#### Supplied information

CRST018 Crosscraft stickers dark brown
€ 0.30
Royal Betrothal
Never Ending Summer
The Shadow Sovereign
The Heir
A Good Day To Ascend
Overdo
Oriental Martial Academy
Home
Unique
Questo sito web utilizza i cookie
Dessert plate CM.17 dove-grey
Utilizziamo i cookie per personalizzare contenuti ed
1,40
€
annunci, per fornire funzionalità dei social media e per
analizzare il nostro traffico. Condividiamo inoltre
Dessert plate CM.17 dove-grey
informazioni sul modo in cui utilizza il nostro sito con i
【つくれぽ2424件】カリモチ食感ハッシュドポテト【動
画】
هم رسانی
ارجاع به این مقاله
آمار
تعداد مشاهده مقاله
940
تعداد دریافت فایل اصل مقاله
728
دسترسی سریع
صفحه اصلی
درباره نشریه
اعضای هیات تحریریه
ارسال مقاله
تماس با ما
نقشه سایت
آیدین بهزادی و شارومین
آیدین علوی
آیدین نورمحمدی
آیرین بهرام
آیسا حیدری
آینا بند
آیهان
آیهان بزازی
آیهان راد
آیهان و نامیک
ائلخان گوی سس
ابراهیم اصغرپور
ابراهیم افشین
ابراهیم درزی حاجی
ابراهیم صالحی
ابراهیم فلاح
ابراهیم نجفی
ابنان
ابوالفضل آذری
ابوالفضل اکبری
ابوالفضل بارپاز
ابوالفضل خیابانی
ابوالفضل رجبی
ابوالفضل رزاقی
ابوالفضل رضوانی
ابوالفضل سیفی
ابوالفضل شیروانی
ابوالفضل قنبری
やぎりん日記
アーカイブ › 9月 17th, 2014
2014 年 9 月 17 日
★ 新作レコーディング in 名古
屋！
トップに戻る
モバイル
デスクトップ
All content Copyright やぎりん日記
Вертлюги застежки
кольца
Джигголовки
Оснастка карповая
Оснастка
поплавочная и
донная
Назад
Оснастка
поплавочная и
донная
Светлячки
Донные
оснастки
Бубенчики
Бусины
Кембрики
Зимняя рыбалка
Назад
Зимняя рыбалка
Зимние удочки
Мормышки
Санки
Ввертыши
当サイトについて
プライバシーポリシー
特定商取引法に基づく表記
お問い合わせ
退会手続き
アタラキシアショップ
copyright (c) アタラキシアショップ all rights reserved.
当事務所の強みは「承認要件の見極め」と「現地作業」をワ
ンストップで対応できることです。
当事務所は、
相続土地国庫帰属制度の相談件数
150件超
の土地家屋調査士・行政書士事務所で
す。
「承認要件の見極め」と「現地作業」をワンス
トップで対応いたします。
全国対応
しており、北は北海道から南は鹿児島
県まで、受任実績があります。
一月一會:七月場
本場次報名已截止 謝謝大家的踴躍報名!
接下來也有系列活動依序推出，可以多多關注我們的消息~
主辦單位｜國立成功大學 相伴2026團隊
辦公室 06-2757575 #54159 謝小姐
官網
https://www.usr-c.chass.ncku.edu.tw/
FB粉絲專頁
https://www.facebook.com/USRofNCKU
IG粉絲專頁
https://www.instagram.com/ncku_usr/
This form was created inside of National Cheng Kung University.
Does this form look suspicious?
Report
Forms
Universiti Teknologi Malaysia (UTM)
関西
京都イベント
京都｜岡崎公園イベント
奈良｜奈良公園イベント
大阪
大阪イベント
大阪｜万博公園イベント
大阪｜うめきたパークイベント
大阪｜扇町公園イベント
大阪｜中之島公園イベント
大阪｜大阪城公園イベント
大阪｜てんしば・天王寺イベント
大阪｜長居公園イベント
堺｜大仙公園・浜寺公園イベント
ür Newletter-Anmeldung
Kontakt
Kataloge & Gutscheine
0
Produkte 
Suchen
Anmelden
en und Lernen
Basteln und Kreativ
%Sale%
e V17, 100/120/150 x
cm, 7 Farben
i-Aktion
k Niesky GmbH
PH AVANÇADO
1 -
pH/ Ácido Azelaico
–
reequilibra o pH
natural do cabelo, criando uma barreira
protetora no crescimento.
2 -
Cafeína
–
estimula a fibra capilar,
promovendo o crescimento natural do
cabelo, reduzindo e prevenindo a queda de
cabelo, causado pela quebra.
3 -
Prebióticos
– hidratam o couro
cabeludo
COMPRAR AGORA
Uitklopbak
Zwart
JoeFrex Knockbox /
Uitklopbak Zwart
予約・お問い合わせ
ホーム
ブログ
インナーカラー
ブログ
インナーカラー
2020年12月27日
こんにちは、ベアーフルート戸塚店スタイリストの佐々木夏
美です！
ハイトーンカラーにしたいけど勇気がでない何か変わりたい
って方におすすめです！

########

• [What the task asks]
Rewrite the listing above from its first line through the line containing "Джигголовки", replacing "dove-grey" with "slate-blue" and leaving everything else unchanged.

• [Result for this task]
CRST018 Crosscraft stickers dark brown
€ 0.30
Royal Betrothal
Never Ending Summer
The Shadow Sovereign
The Heir
A Good Day To Ascend
Overdo
Oriental Martial Academy
Home
Unique
Questo sito web utilizza i cookie
Dessert plate CM.17 slate-blue
Utilizziamo i cookie per personalizzare contenuti ed
1,40
€
annunci, per fornire funzionalità dei social media e per
analizzare il nostro traffico. Condividiamo inoltre
Dessert plate CM.17 slate-blue
informazioni sul modo in cui utilizza il nostro sito con i
【つくれぽ2424件】カリモチ食感ハッシュドポテト【動
画】
هم رسانی
ارجاع به این مقاله
آمار
تعداد مشاهده مقاله
940
تعداد دریافت فایل اصل مقاله
728
دسترسی سریع
صفحه اصلی
درباره نشریه
اعضای هیات تحریریه
ارسال مقاله
تماس با ما
نقشه سایت
آیدین بهزادی و شارومین
آیدین علوی
آیدین نورمحمدی
آیرین بهرام
آیسا حیدری
آینا بند
آیهان
آیهان بزازی
آیهان راد
آیهان و نامیک
ائلخان گوی سس
ابراهیم اصغرپور
ابراهیم افشین
ابراهیم درزی حاجی
ابراهیم صالحی
ابراهیم فلاح
ابراهیم نجفی
ابنان
ابوالفضل آذری
ابوالفضل اکبری
ابوالفضل بارپاز
ابوالفضل خیابانی
ابوالفضل رجبی
ابوالفضل رزاقی
ابوالفضل رضوانی
ابوالفضل سیفی
ابوالفضل شیروانی
ابوالفضل قنبری
やぎりん日記
アーカイブ › 9月 17th, 2014
2014 年 9 月 17 日
★ 新作レコーディング in 名古
屋！
トップに戻る
モバイル
デスクトップ
All content Copyright やぎりん日記
Вертлюги застежки
кольца
Джигголовки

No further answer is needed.